Iperammortamento: corrono gli investimenti 4.0

Settecento milioni già erogati, per un investimento medio di 270mila euro. I progetti 4.0 approvati da Intesa Sanpaolo nei primi quattro mesi del 2017 sono già stati oltre 2500, con altre migliaia di domande già acquisite. A differenza di quanto accade per gli incentivi della Sabatini-bis, nel caso dei progetti di Industria 4.0 non esiste un database certo ed esaustivo, ci si deve per ora affidare ad indicazioni indirette o comunque parziali, come l’andamento degli ordini dei costruttori di tecnologie (+13% gli ordini globali dell’area Federmacchine nel primo trimestre), o le statistiche elaborate ad-hoc dalle singole banche.

«Nel nostro caso – spiega Stefano Barrese, responsabile della divisione Banca dei territori per Intesa Sanpaolo – stiamo monitorando l’andamento dei progetti che possono accedere ai benefici dell’iperammortamento, e che quindi possiamo ricondurre all’interno del piano Industria 4.0. I segnali sono confortanti, anche perché stiamo parlando della prima parte dell’anno, periodo in cui il mercato è stato ancora in parte alla finestra: i chiarimenti dell’Agenzia delle Entrate sull’applicazione della norma sono infatti arrivati con una circolare di fine marzo».

L’istituto di credito registra in Italia in generale una domanda crescente nel credito a medio lungo termine, con sette miliardi di euro erogati alle imprese nel periodo gennaio-aprile. «Rispetto al 2016 – aggiunge Barrese – si tratta di una crescita a doppia cifra. Guardando a quanto sta accadendo nel Paese mi sento di essere moderatamente ottimista: se non ci imbattiamo in shock particolari credo che la fase di crescita possa proseguire e rafforzarsi».

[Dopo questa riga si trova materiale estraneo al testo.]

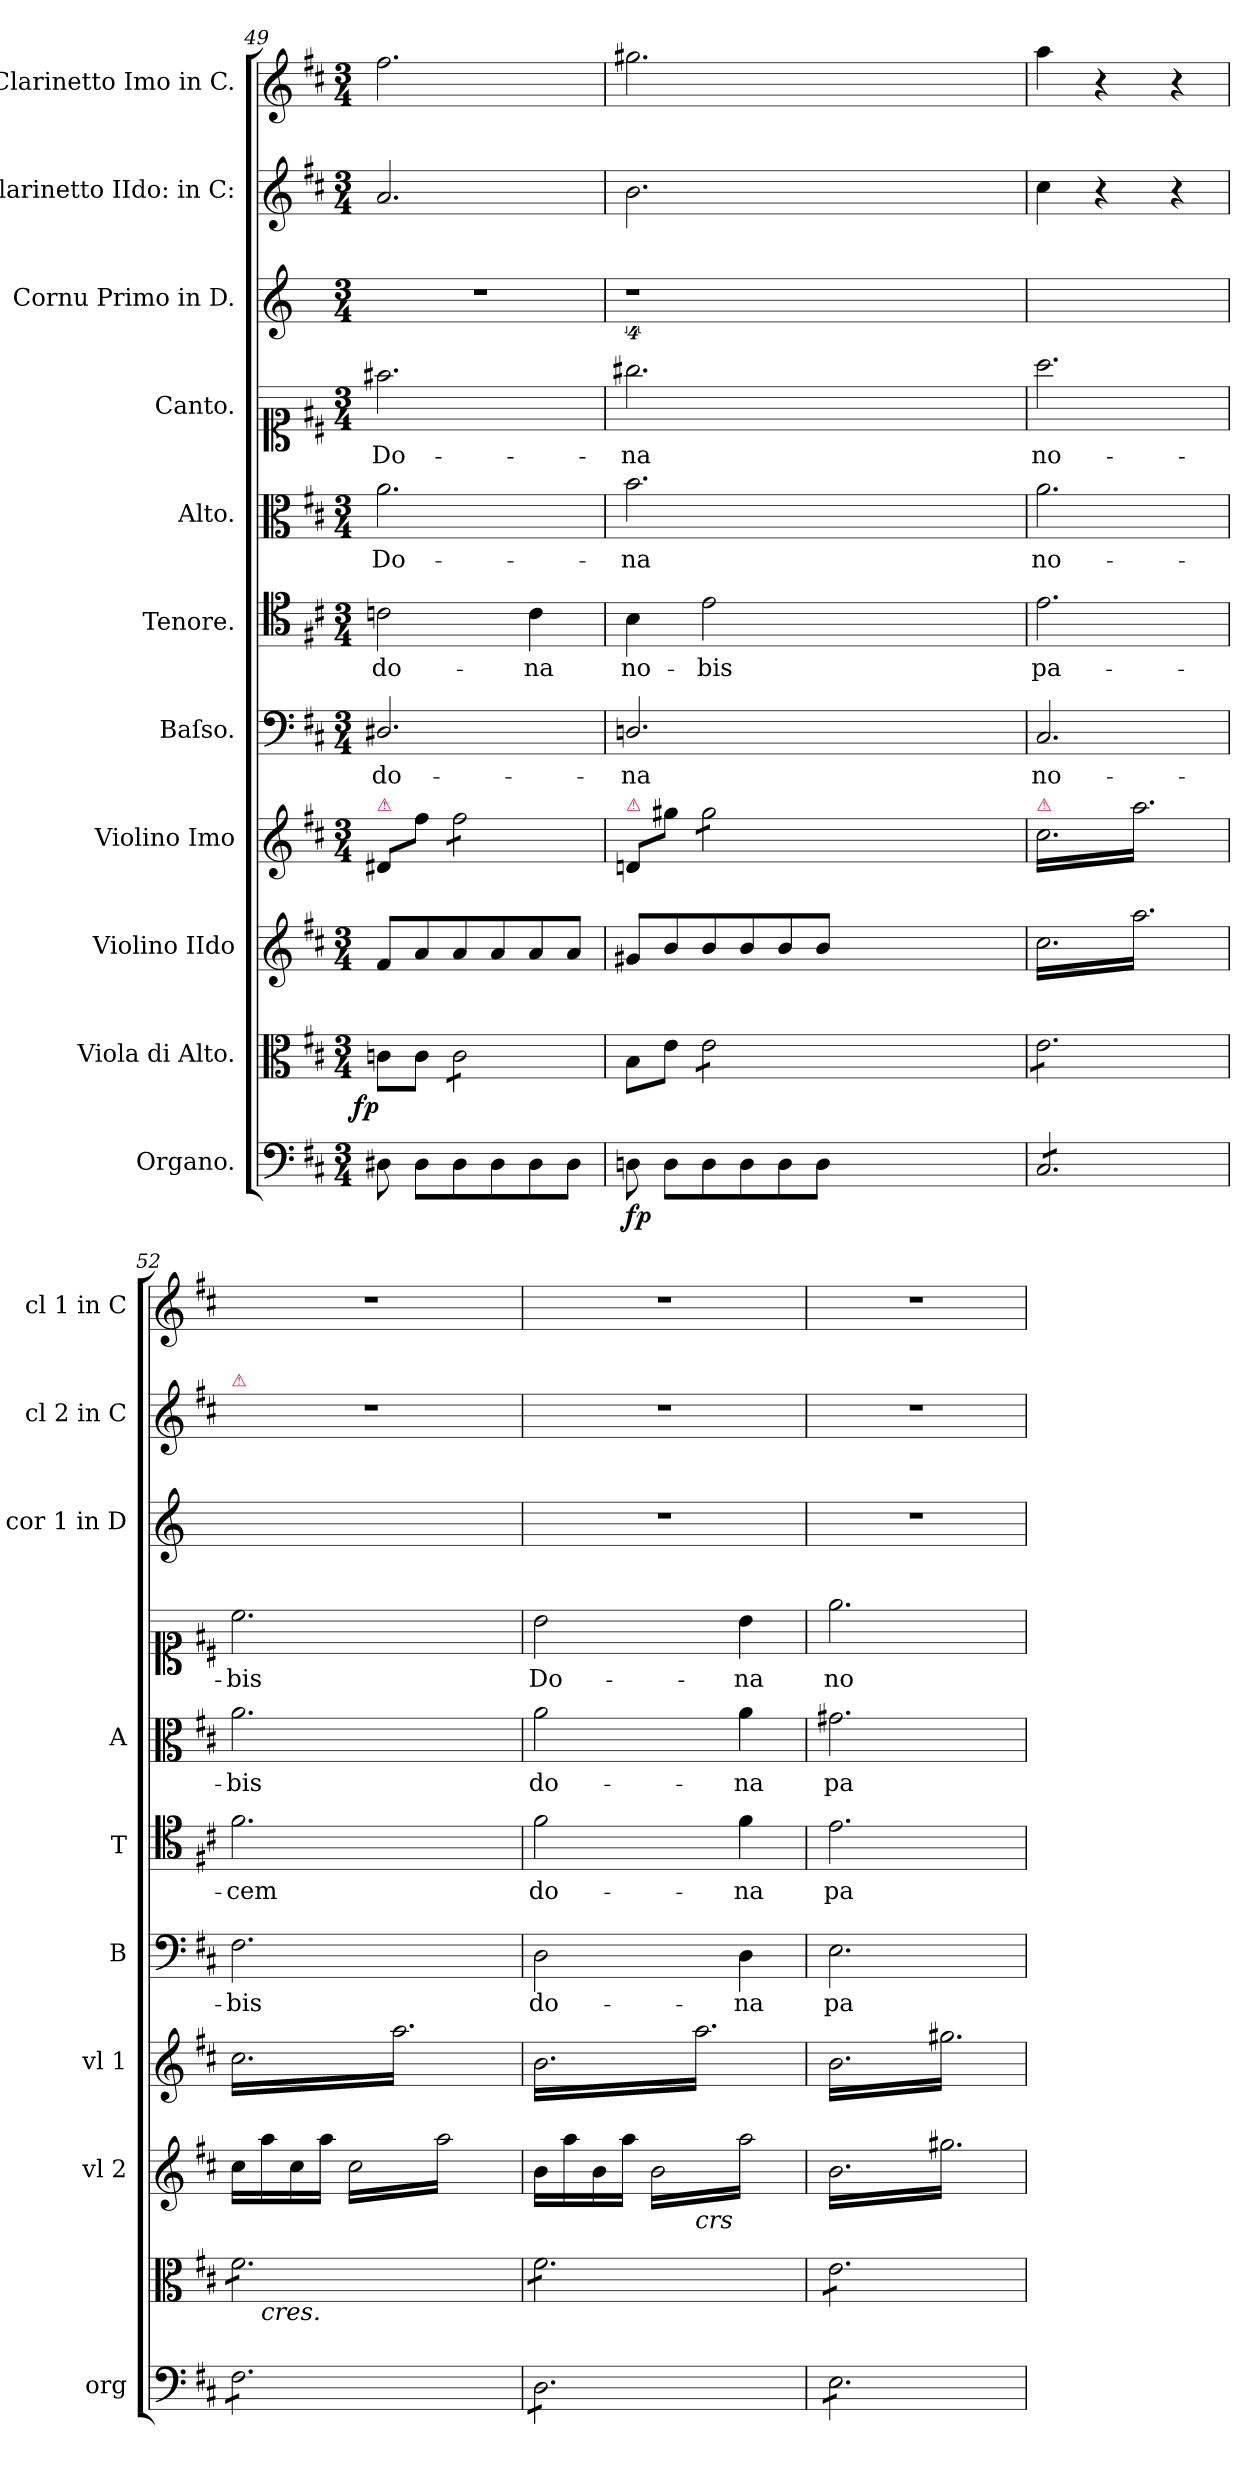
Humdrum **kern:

Barrese è a Sovico, alle porte di Monza, ennesima tappa del roadshow progettato insieme a Confindustria per esporre alle imprese i termini dell’accordo quadro realizzatotra la banca e la Confederazione per stimolare e agevolare gli investimenti in innovazione, grazie ad un plafond di 90 miliardi di euro in tre anni.

«Le imprese stanno reagendo in modo adeguato – spiega Alberto Baban, presidente della Piccola Industria di Confindustria – anche se l’auspicio è che il Governo riesca a prolungare i termini temporali degli incentivi. Questo in effetti non è un passaggio come tanti, piuttosto una rivoluzione profonda, che sta cambiando il paradigma della fabbrica e gli stessi business model delle aziende, in cui conterà sempre più il contenuto di servizio. Ecco perché al sistema serve tempo».